He was born Dec. 15, 1942, in Brookfield, Ill. In 1970, he became the first deaf man to join the U.S. Coast Guard Auxiliary, a volunteer organization that promotes boating safety. A year later, he was commissioned as its first deaf staff officer for the Auxiliary in Addison, Ill.

Art Remus, then the division staff officer, said he never saw anyone as happy as Horak was after his appointment.

"He was so elated that first night he talked in front of people," said Remus, who lives in Bensenville, Ill. "He just cried."

Horak read lips and could speak well enough to be understood, but when faced with the need to discuss some technical aspects of marine vessels, he handed out cards identifying himself as deaf and wrote notes to people who couldn't understand him.

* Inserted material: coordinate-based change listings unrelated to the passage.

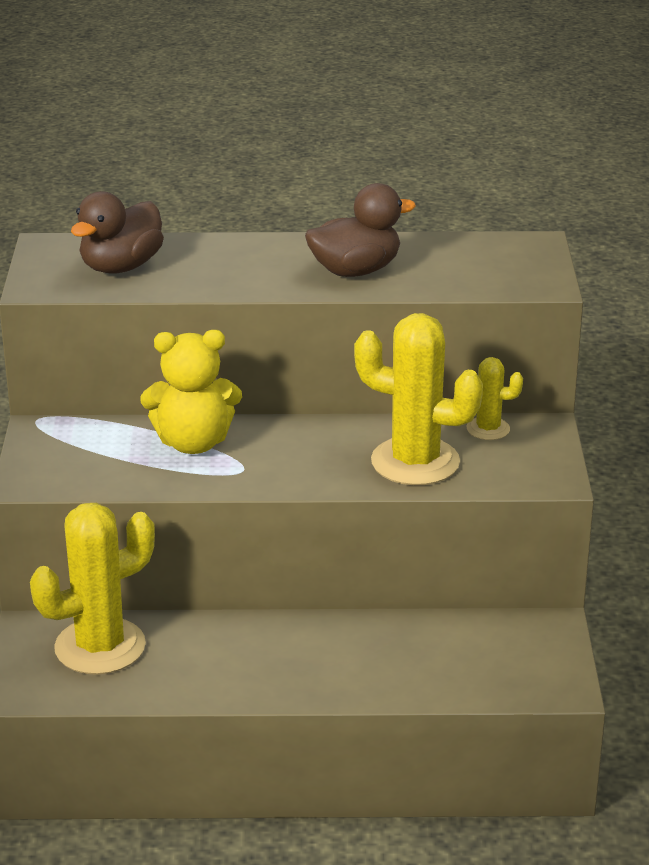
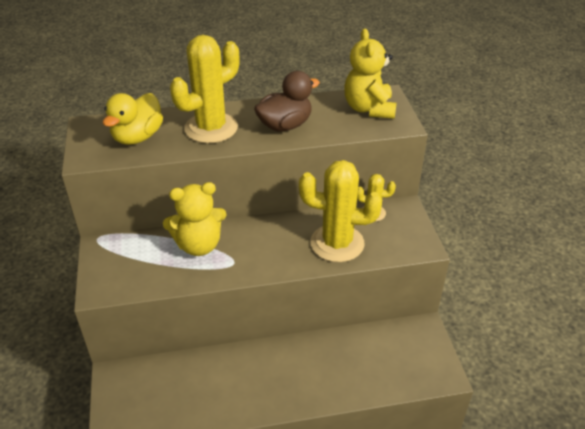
camera: 10 degrees left, 10 degrees up
(100, 647) = (159, 384): yellow cactus -> yellow cactus (211, 128)
(121, 267) = (137, 137): brown duck -> yellow duck
(500, 260) = (369, 109): none -> yellow teddy bear

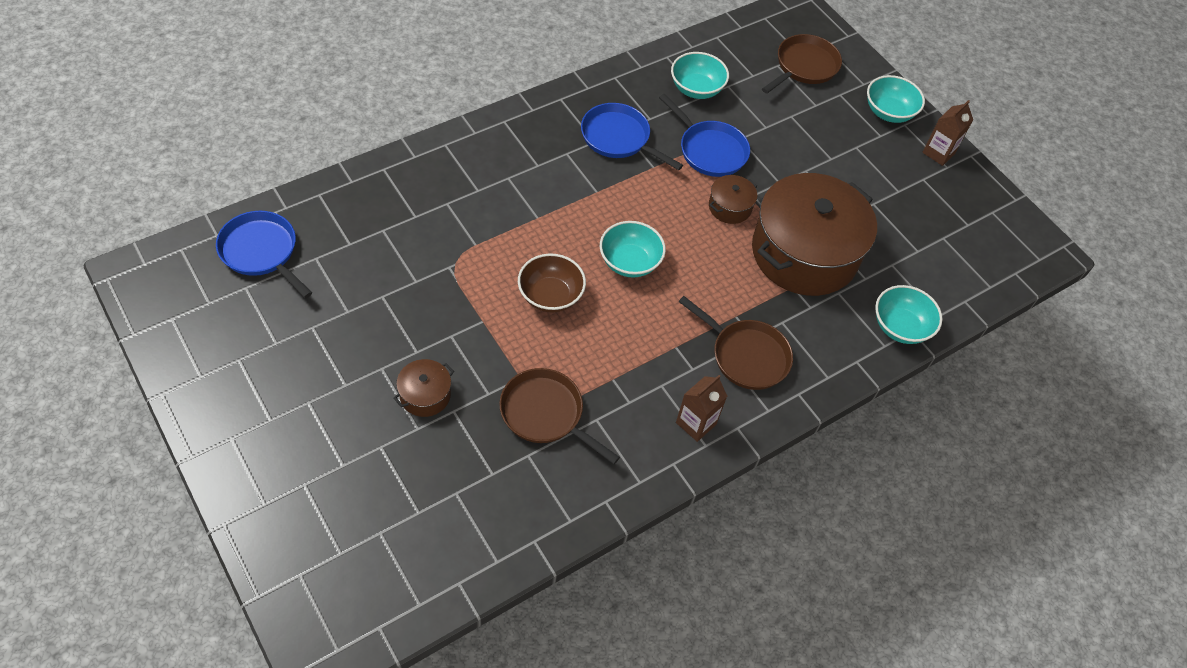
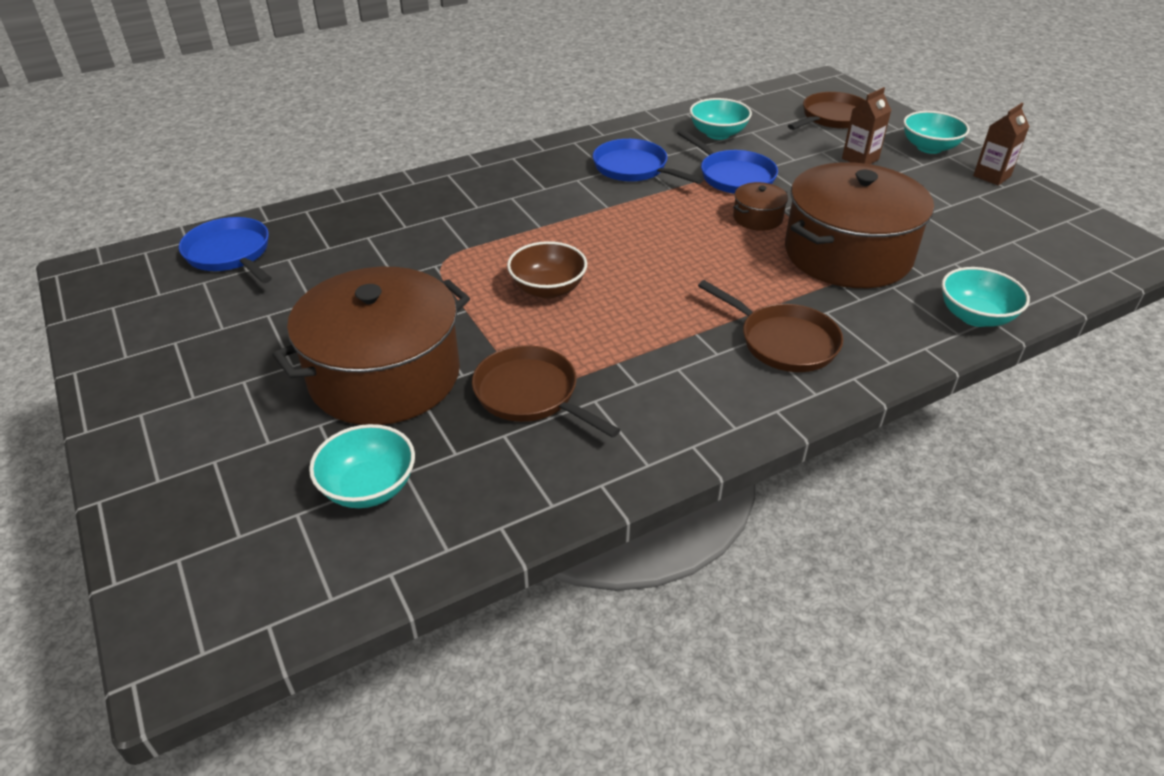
camera: 10 degrees right, 15 degrees down
(425, 395) = (385, 375): brown pot -> brown pot, size x2.41
(629, 262) = (642, 261): turquoise bowl -> turquoise bowl (369, 487)
(696, 423) = (722, 405): brown carton -> brown carton (860, 159)

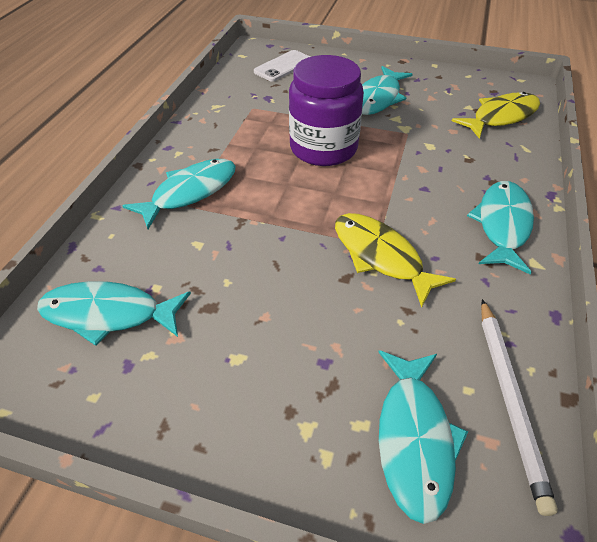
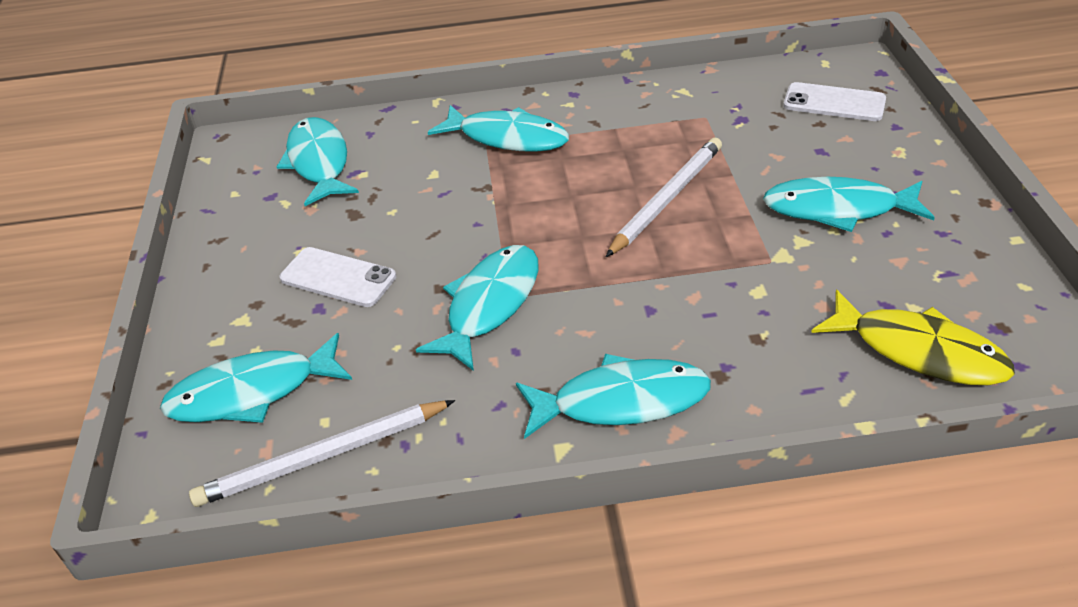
camera: 70 degrees right, 5 degrees down
(292, 339) = (338, 278): none -> white phone
(323, 148) = (666, 199): purple jar -> white pencil
(381, 256) = (489, 305): yellow fish -> turquoise fish

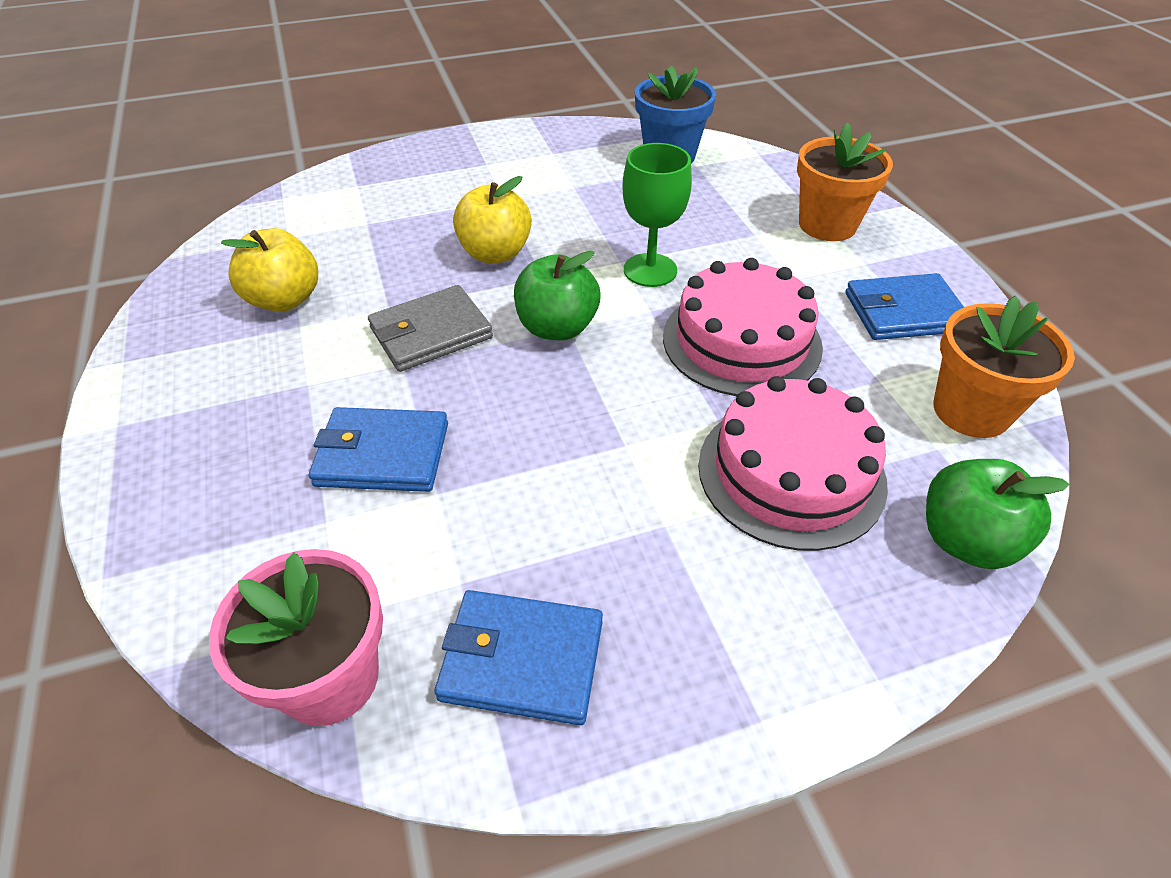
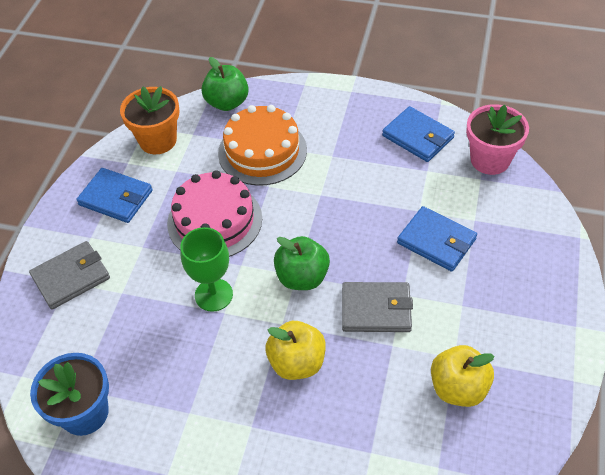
camera: 145 degrees left, 5 degrees up
(791, 473) = (262, 151): pink cake -> orange cake
(827, 225) = (71, 277): orange flower pot -> grey wallet

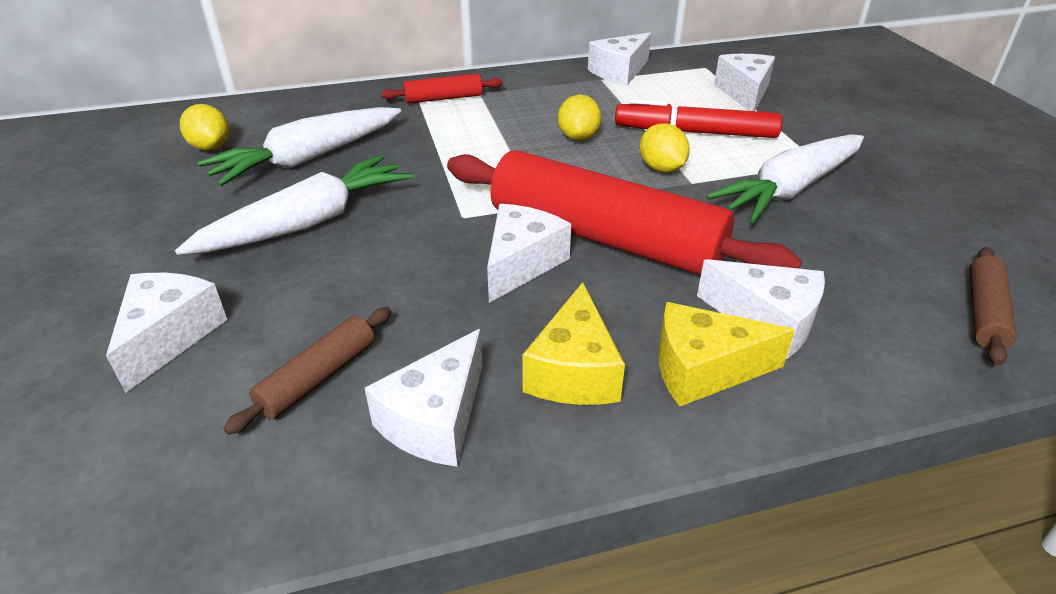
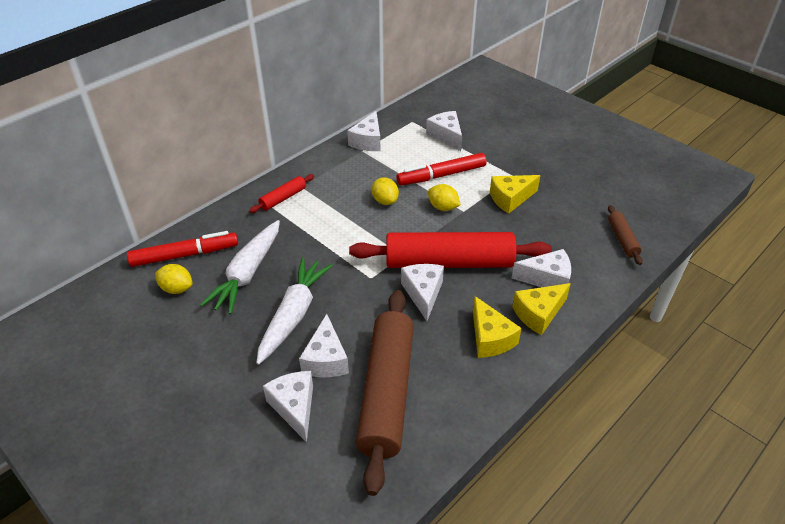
camera: 30 degrees left, 5 degrees up
(262, 118) = (185, 255): none -> red marker
(318, 377) = (387, 392): brown rolling pin -> brown rolling pin, size x2.26
(435, 419) = (454, 386): white cheese -> white cheese (326, 359)
(790, 190) = (510, 199): white carrot -> yellow cheese

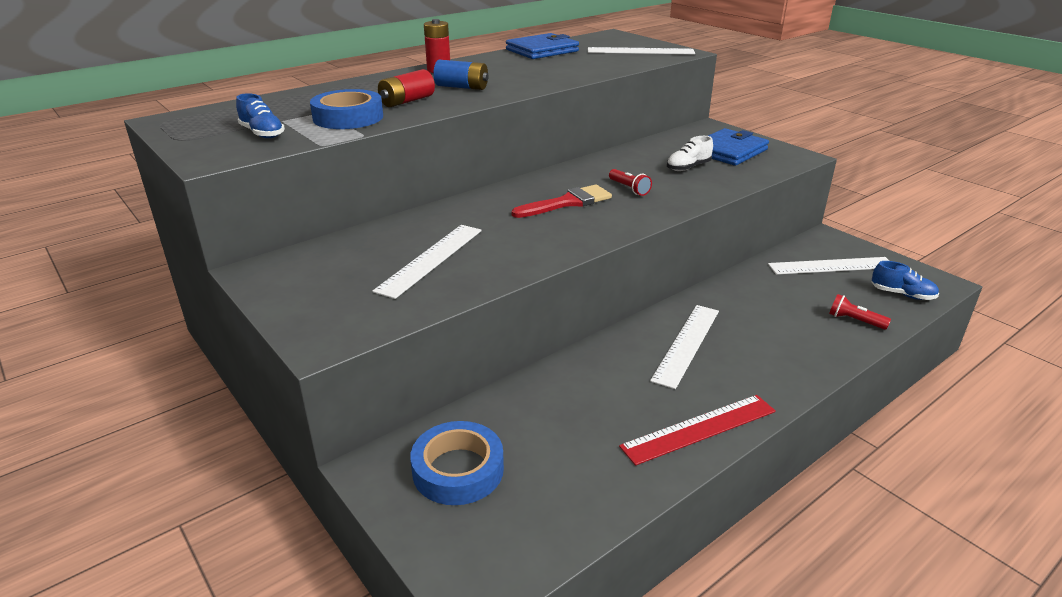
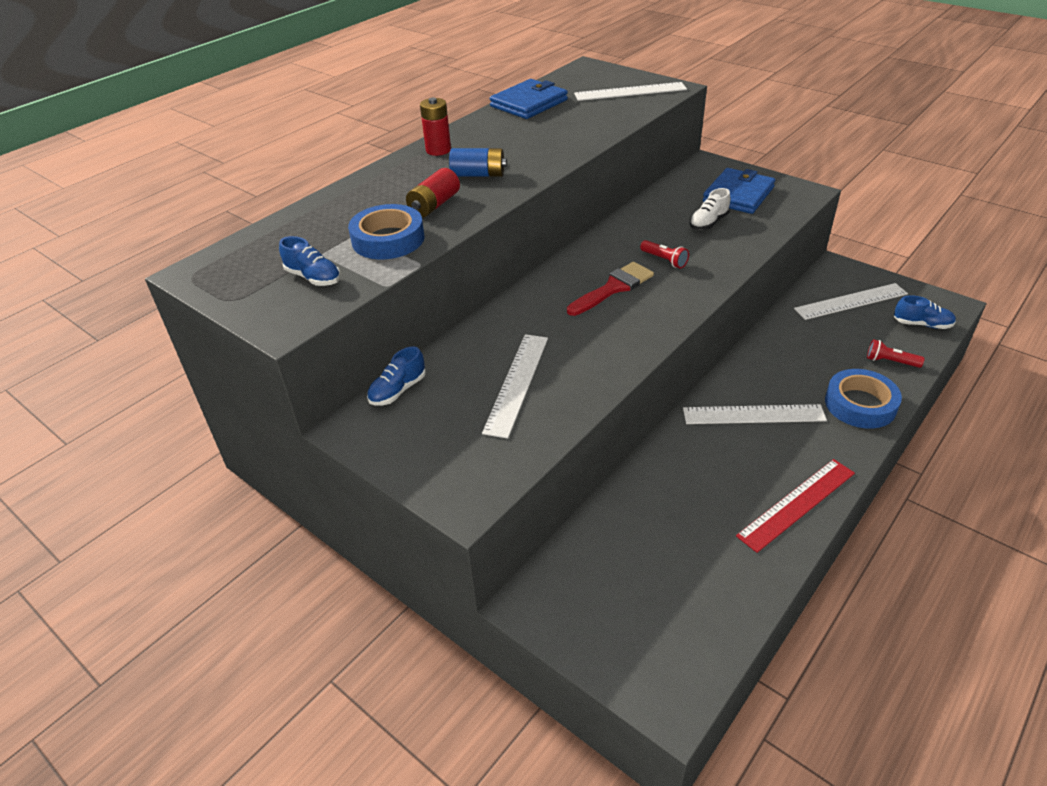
camera: 10 degrees left, 10 degrees up
(317, 250) = (398, 390): none -> blue shoe
(458, 470) = (606, 589): blue tape -> blue tape (860, 404)
(686, 344) = (753, 414): white ruler -> white ruler turned 75 degrees clockwise

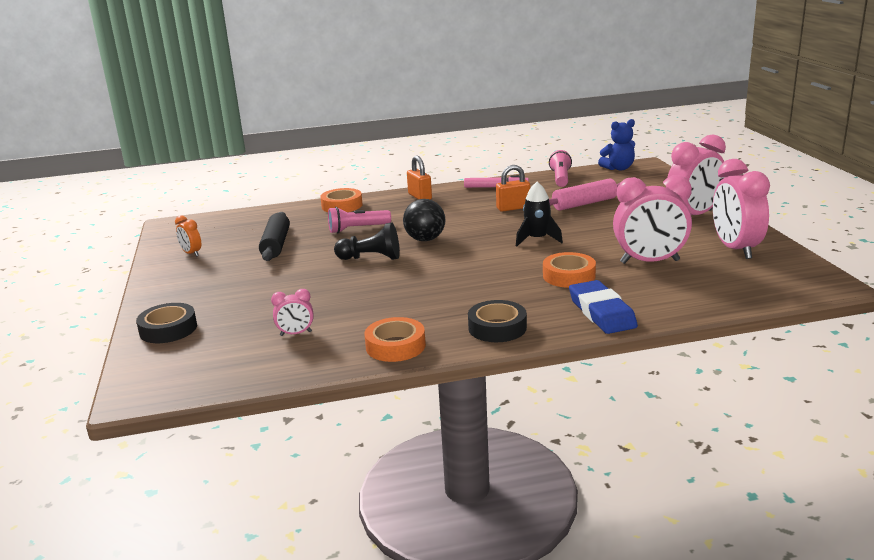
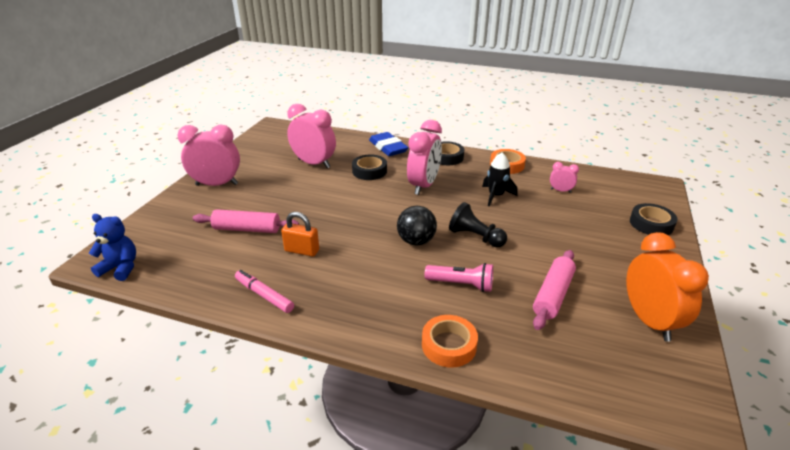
camera: 150 degrees left, 10 degrees up
(191, 253) = (649, 321): orange clock -> orange clock, size x2.10
(276, 245) = (553, 295): black rolling pin -> pink rolling pin
(420, 197) = (353, 318): orange padlock -> none
(537, 239) = (341, 206): black rocket -> black rocket (496, 196)
(560, 178) = (191, 279): pink flashlight -> none
(569, 276) = (369, 171): orange tape -> black tape
(602, 312) = (388, 147): blue eraser -> blue eraser turned 45 degrees counterclockwise
(735, 249) = (259, 154): pink clock -> pink clock (423, 186)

When he and Joan moved to Waukesha in the late 1980s, where Horak had accepted a job at Cybros Inc., a bakery, Horak transferred to Waukesha's flotilla.

There he examined hundreds of boats a year on Waukesha County lakes, a task too great for some to tackle.

"Bob was known in some years to do several hundred," said George Egan, a past district commodore for the Waukesha flotilla.

"More likely than not, he did even more than that. I did 150 one year, and that was too much, I'll tell you."

"He made the very best of it," Egan said. "We all appreciated him, and he was a sought-after member."

Walter Milbrath, a Waukesha man whom Horak considered to be like a son he never had, went boating with Horak on weekends.

Milbrath said the Horaks had countless friends in the deaf communities in the Chicago and Milwaukee areas. On some summer weekends, the couple would drive their boat up and down the Lake Michigan shore, docking in Chicago for a couple of days to visit with old friends.

Along with boating, Horak also bred springer spaniel dogs. He had a keen interest in the weather, and constructed a vane on his roof that measured things such as the barometric pressure, wind speed and temperature, said his friend, Jim Blackwood.

In addition to his wife, Horak is survived by a sister, Donna Mills, and a nephew, Daniel James Mills, both of Tennessee.

A memorial service is scheduled for 10 a.m. Saturday at St. Joseph's Cemetery Chapel in Waukesha.

From the Sept. 30, 2005, editions of the Milwaukee Journal Sentinel

© 2005, Journal Sentinel Inc. All rights reserved.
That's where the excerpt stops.